The new group “includes innovators in Lubrizol’s walls working in partnership with inventors, start-ups and strategic minds and organizations to build new business opportunities that leverage the company’s strengths and enable sizable growth in new areas,” the company stated in a news release issued Tuesday. The group will use company resources to develop, test, commercialize and scale business opportunities.

This group will be led by Deb Langer as senior vice president for corporate ventures. The company said Langer’s background included imagining and building the origins of what is now Lubrizol Life Science, a business serving suppliers of beauty, home and healthcare products. Most recently, she served as corporate vice president for mergers and acquisitions and consumer and market insights, and has held a variety of positions throughout the company spanning business management and technology leadership roles.

Lubrizol has two segments: Lubrizol Additives and Lubrizol Advanced Materials.

“Over the past many months we have conducted a study of end use markets that we see as growing in the future, where we believe challenges exist, and where we may be able to participate and provide needed solutions,” Matt Joyce, Lubrizol senior vice president, corporate ventures, told Lube Report. “Some of these markets may have tangential proximity to certain end uses served by our Additives business today but others may be further afield or align more closely with end uses in Advanced Materials portfolio of businesses.  While we are not ready to unveil these different areas today, they will become more evident over the mid-term as we work to enter these markets in a more meaningful way.”

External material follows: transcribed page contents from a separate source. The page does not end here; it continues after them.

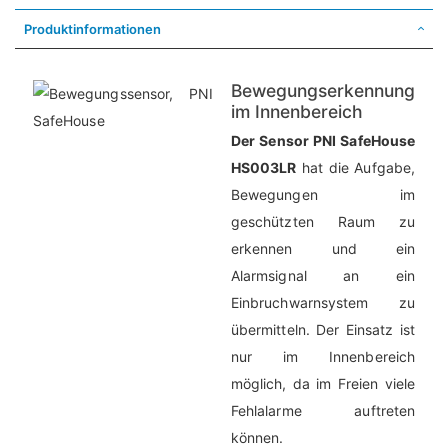
Produktinformationen
Bewegungserkennung
im Innenbereich
Der Sensor PNI SafeHouse
HS003LR
hat die Aufgabe,
Bewegungen im
geschützten Raum zu
erkennen und ein
Alarmsignal an ein
Einbruchwarnsystem zu
übermitteln. Der Einsatz ist
nur im Innenbereich
möglich, da im Freien viele
Fehlalarme auftreten
können.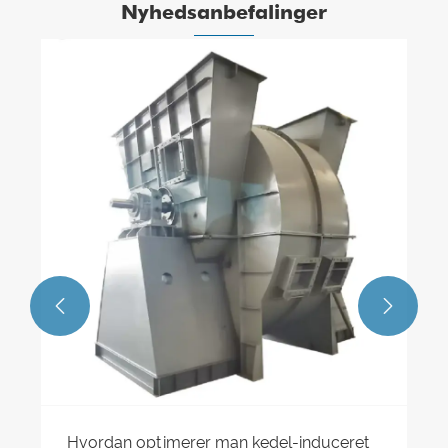
Nyhedsanbefalinger


Hvordan optimerer man kedel-induceret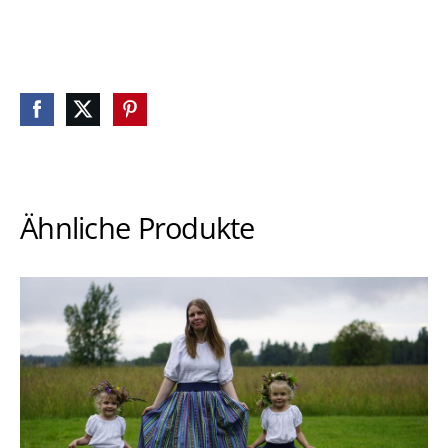
Ähnliche Produkte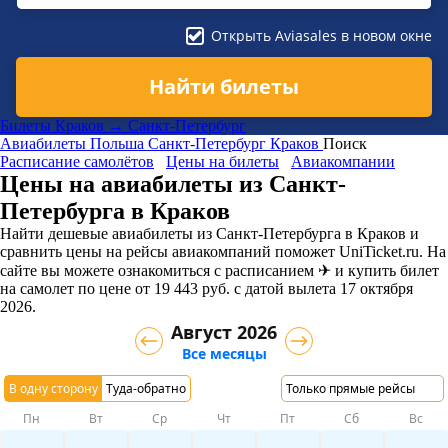
Открыть Aviasales в новом окне
Найти билеты
Билеты Краков → Санкт-Петербург
Авиабилеты
Польша
Санкт-Петербург
Краков
Поиск
Расписание самолётов
Цены на билеты
Авиакомпании
Цены на авиабилеты из Санкт-
Петербурга в Краков
Найти дешевые авиабилеты из Санкт-Петербурга в Краков и
сравнить цены на рейсы авиакомпаний поможет UniTicket.ru. На
сайте вы можете ознакомиться с расписанием ✈ и купить билет
на самолет
по цене
от
19 443
руб.
с датой вылета 17 октября
2026.
Август 2026
Все месяцы
В одну сторону
Туда-обратно
Только прямые рейсы
Пн
Вт
Ср
Чт
Пт
Сб
Вс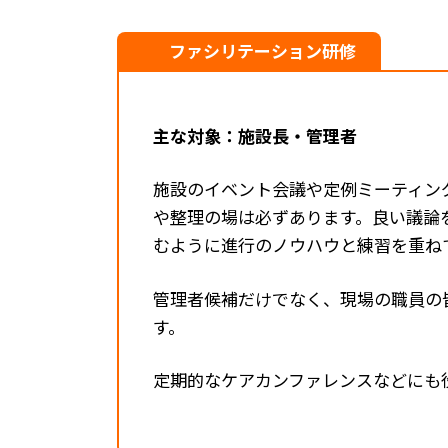
ファシリテーション研修
主な対象：施設長・管理者
施設のイベント会議や定例ミーティン
や整理の場は必ずあります。良い議論
むように進行のノウハウと練習を重ね
管理者候補だけでなく、現場の職員の
す。
定期的なケアカンファレンスなどにも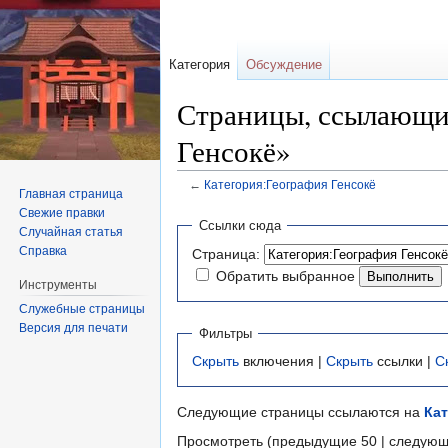
Категория
Обсуждение
Страницы, ссылающие
Генсокё»
←
Категория:География Генсокё
Главная страница
Свежие правки
Перейти
Перейти
Ссылки сюда
Случайная статья
к
к
Справка
Страница:
навигации
поиску
Обратить выбранное
Инструменты
Служебные страницы
Версия для печати
Фильтры
Скрыть
включения |
Скрыть
ссылки |
С
Следующие страницы ссылаются на
Кат
Просмотреть (предыдущие 50 | следующ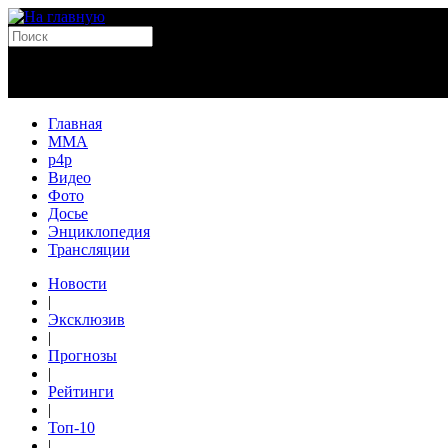
Главная
MMA
p4p
Видео
Фото
Досье
Энциклопедия
Трансляции
Новости
|
Эксклюзив
|
Прогнозы
|
Рейтинги
|
Топ-10
|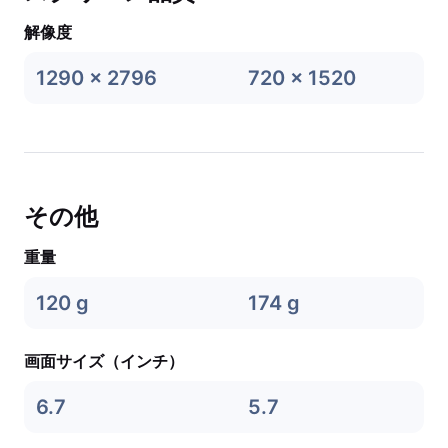
解像度
1290 x 2796
720 x 1520
その他
重量
120 g
174 g
画面サイズ（インチ）
6.7
5.7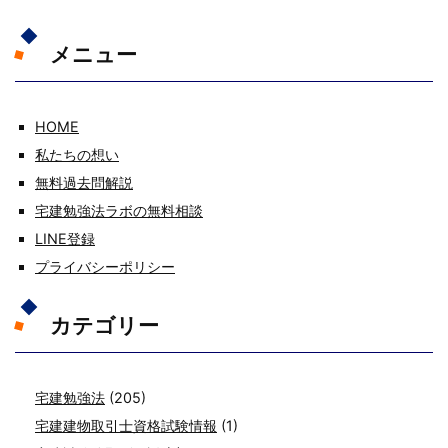
メニュー
HOME
私たちの想い
無料過去問解説
宅建勉強法ラボの無料相談
LINE登録
プライバシーポリシー
カテゴリー
宅建勉強法
(205)
宅建建物取引士資格試験情報
(1)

The company is the world’s largest lubricant additive supplier but has forayed a number of times into other areas. In 2004, it acquired Noveon International Inc., which supplied specialty chemicals to the personal care, performance coatings and engineered polymers markets.

In December 2013, Berkshire Hathaway – which had purchased Lubrizol two years earlier – agreed to acquire the pipeline flow improvers business of Phillips Specialty Products Inc., which became Lubrizol Specialty Products Inc. The next year Lubrizol added a third business segment – Lubrizol Oilfield Solutions, which offered technology solutions for oil exploration, production and transportation. Three years later, however, the company decided to wind down that segment.

Joyce noted that Lubrizol has more than tripled in size over the past 20 years, in large part due to its ability to acquire, partner, and organically grow a multitude of businesses across a wide variety of end uses, including industrial, life sciences, coatings, and engineered polymers. “There are always elements of learnings that come from these endeavors, and like any successful company, we will draw upon these as we pursue this new challenge ahead of us,” he said.